Corsa a quattro per lo scudetto, decisivo il mercato
Nonostante le questue, i bond in scadenza e qualche eccesso alla Totò davanti alla fontana di Trevi, sabato 19 ricomincia la caccia allo scudetto cucito sulle maglie del pirotecnico Napoli di Aurelio De Laurentiis. Salutato Luciano Spalletti in ansia da anno sabbatico (temeva la cessione di mezza squadra e non ha voluto correre rischi), sulla panchina degli azzurri c’è Rudy Garcia che ha vinto il casting del presidente. Poiché il mercato è aperto fino al 31 agosto non è detto che le squadre della prima giornata siano anche quelle della terza. Fino all’ultimo i tifosi partenopei temono lo scippo di Victor Osimhen, fenomenale cannoniere in piena sintonia con la moda del momento: il carroarmato decathleta tuttofare. Come Erling Haaland. Il destino del puntero nigeriano sta tutto in una virgola. Con il rinnovo del contratto a Napoli guadagnerebbe 5,5 milioni l’anno ma il club arabo Al Hilal (lo stesso di Karim Benzema) ha deciso di non usare la punteggiatura. Offerta da 55 milioni a lui per finire a 24 anni in un ospizio calcistico per miliardari e 180 a De Laurentiis per il disturbo. Numeri fuori da ogni logica davanti ai quali nessun presidente sano di mente chiuderebbe preventivamente la porta alla trattativa. Con o senza Osimhen è un altro Napoli.
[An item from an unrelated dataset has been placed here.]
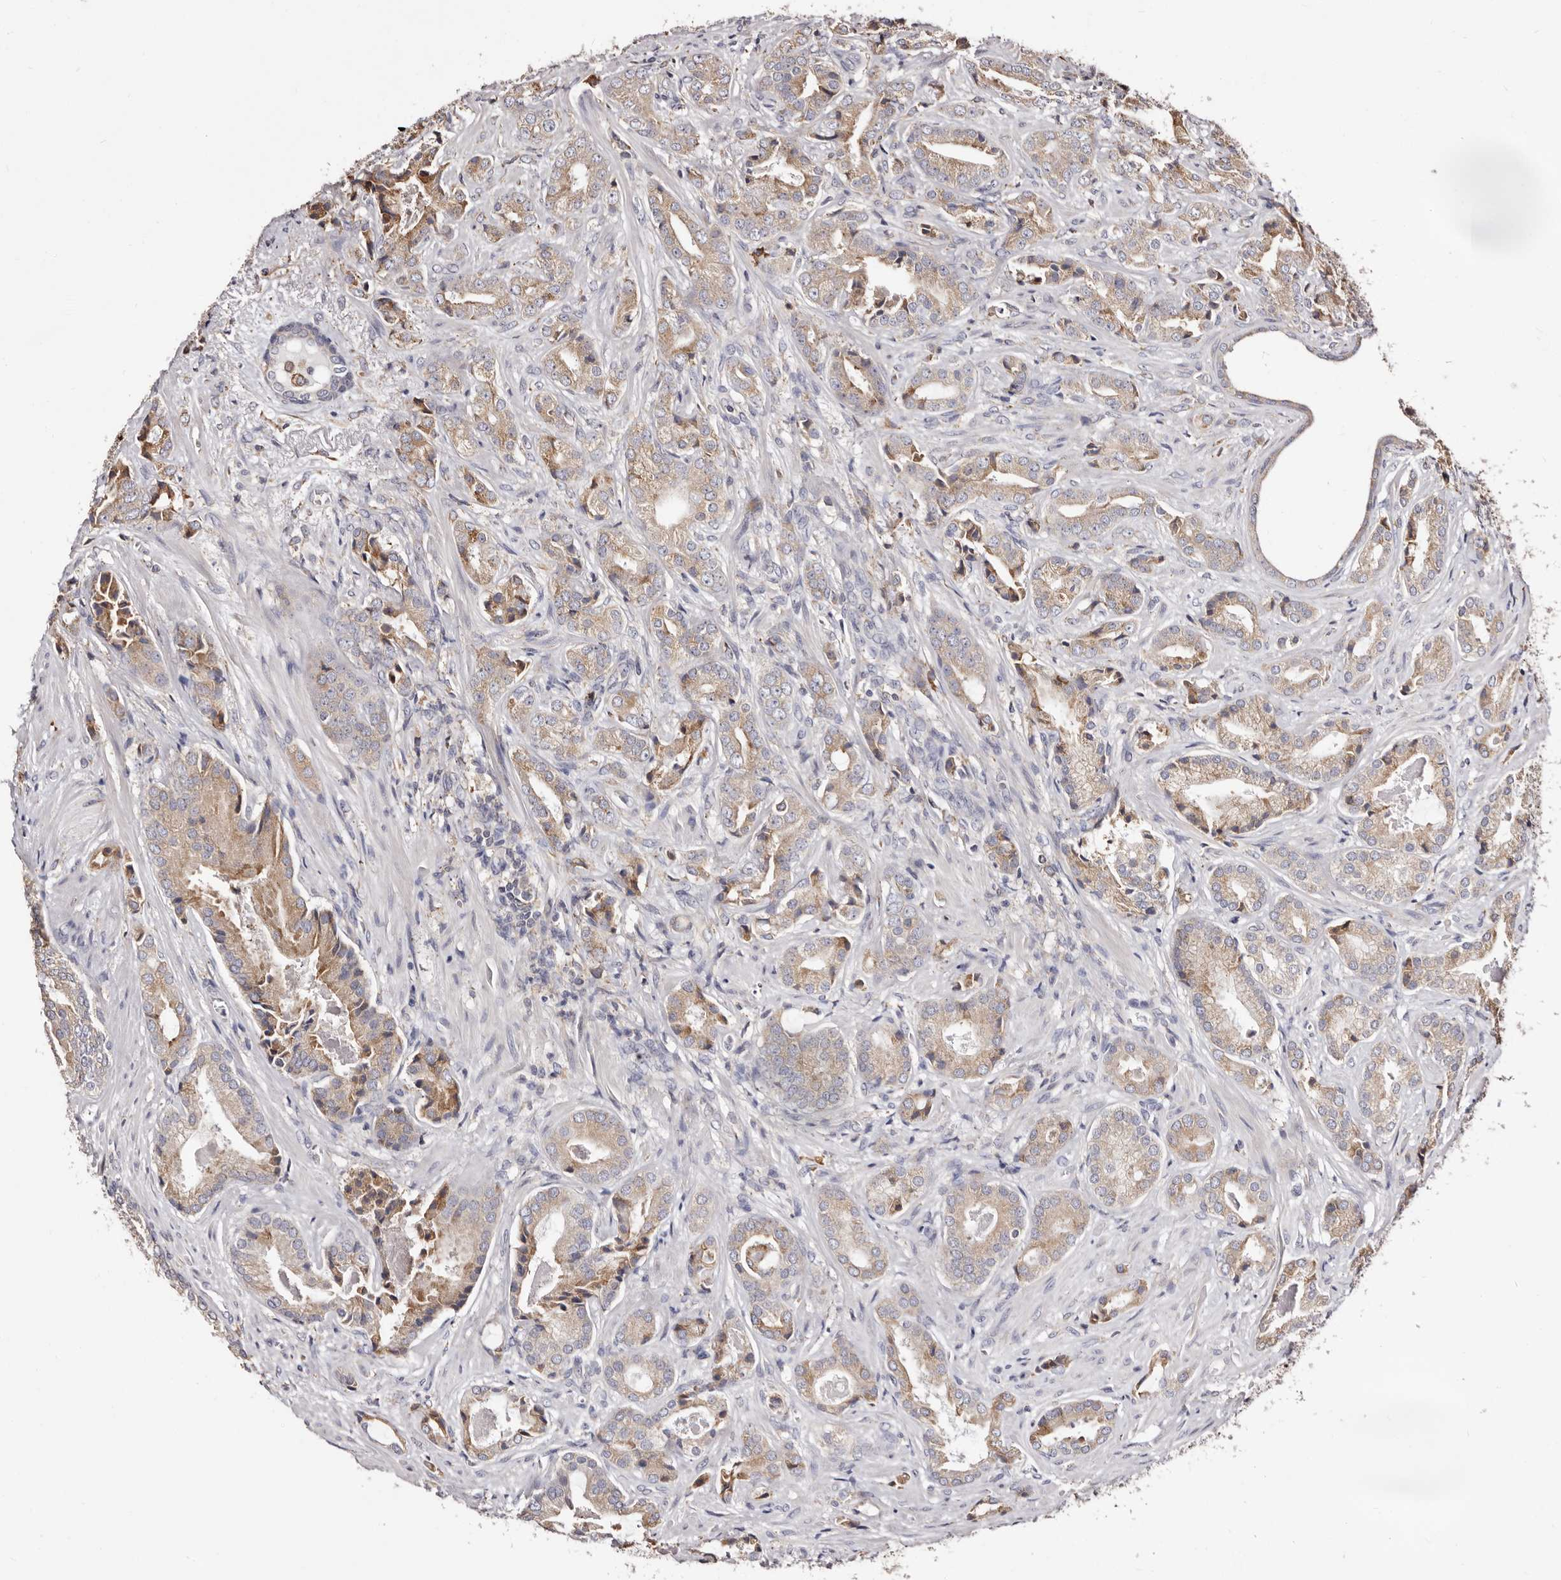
{"staining": {"intensity": "moderate", "quantity": ">75%", "location": "cytoplasmic/membranous"}, "tissue": "prostate cancer", "cell_type": "Tumor cells", "image_type": "cancer", "snomed": [{"axis": "morphology", "description": "Adenocarcinoma, High grade"}, {"axis": "topography", "description": "Prostate"}], "caption": "High-magnification brightfield microscopy of prostate cancer stained with DAB (brown) and counterstained with hematoxylin (blue). tumor cells exhibit moderate cytoplasmic/membranous staining is appreciated in about>75% of cells.", "gene": "ACBD6", "patient": {"sex": "male", "age": 73}}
Questo anche se la struttura di centrocampo è d’acciaio (Zambo Anguissa e Stanislav Lobotka confermati) e il mago georgiano Khvicha Kvaratshkselia è pronto a ripetere una strepitosa stagione.
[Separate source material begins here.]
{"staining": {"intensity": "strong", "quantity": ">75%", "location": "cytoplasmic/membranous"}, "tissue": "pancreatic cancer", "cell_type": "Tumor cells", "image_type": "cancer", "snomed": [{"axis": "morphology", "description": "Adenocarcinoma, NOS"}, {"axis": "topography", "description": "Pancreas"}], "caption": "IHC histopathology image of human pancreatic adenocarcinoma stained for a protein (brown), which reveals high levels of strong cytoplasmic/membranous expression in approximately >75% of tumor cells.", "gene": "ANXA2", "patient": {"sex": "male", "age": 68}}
Dietro ai campioni in carica è ben strutturata l’Inter reduce da un’ottima annata (finale di Champions, Coppa Italia, quattro derby vinti). Ha ingaggiato un giovane promettente come Davide Frattesi, intende lanciare in attacco l’eclettico Markus Thuram accanto a Lautaro. Ha perso peso ed esperienza (via Lukaku, Brozovic, Onana, Edin Dzeko), monte-ingaggi più leggero e pure l’età media scesa verso i 25 anni. Da verificare l’inserimento di Juan Cuadrado, tiro mancino ai tifosi. Chissà se bastano due dribbling a cancellarne la juventinità.
Dall’altra parte del Naviglio, il Milan è pronto a una galoppata di vertice. Gli uomini di Gerry Cardinale hanno molto lavorato su giocatori giovani, atleticamente formidabili e già pronti a dare battaglia. Nessun fenomeno, ma neppure gli altri ne hanno portati a casa. I più strutturati e noti sono i due ex Chelsea, Christian Pulisic e Ruben Loftus Cheek, gambe e testa da Premier. I due più interessanti sono Yunus Musah dal Valencia e il centravanti Noah Okafor dal Salisburgo. L’uomo nuovo che potrebbe illuminare San Siro e far dimenticare Tonali è Tijjani Reijnders, arrivato dall’AZ Alkmaar. Dalle prime amichevoli un potenziale top a centrocampo, grinta e idee, 19 milioni spesi bene.
Con le milanesi c’è la Juventus della telenovela Lukaku (arriva, non arriva, i tifosi non lo vogliono), del rientrante Paul Pogba, del ritrovato Federico Chiesa, dell’eterna promessa Niccolò Zaniolo (se si concretizza). Una fionda micidiale dedita al contropiede come piace ad Allegri. Difesa chiusa e in porta con tre passaggi, alla faccia dei nostalgici del tiki-taka. La corazzata non va mai sottovalutata. Neppure fuori dal campo: capitan Leonardo Bonucci, escluso dal progetto per limiti di età, ha chiesto il reintegro rivolgendosi a un legale neanche fosse un postelegrafonico licenziato.
Lazio e Roma hanno la pozione magica in panchina, Maurizio Sarri e Josè Mourinho sanno trasformare il ferro in oro. E a Bergamo, Gian Piero Gasperini è sulla stessa linea d’onda. Con l’ariete Gianluca Scamacca in area e il portafoglio pieno nella tasca di Antonio Percassi, il popolo orobico è pronto a urlare ancora una volta «adess adoss».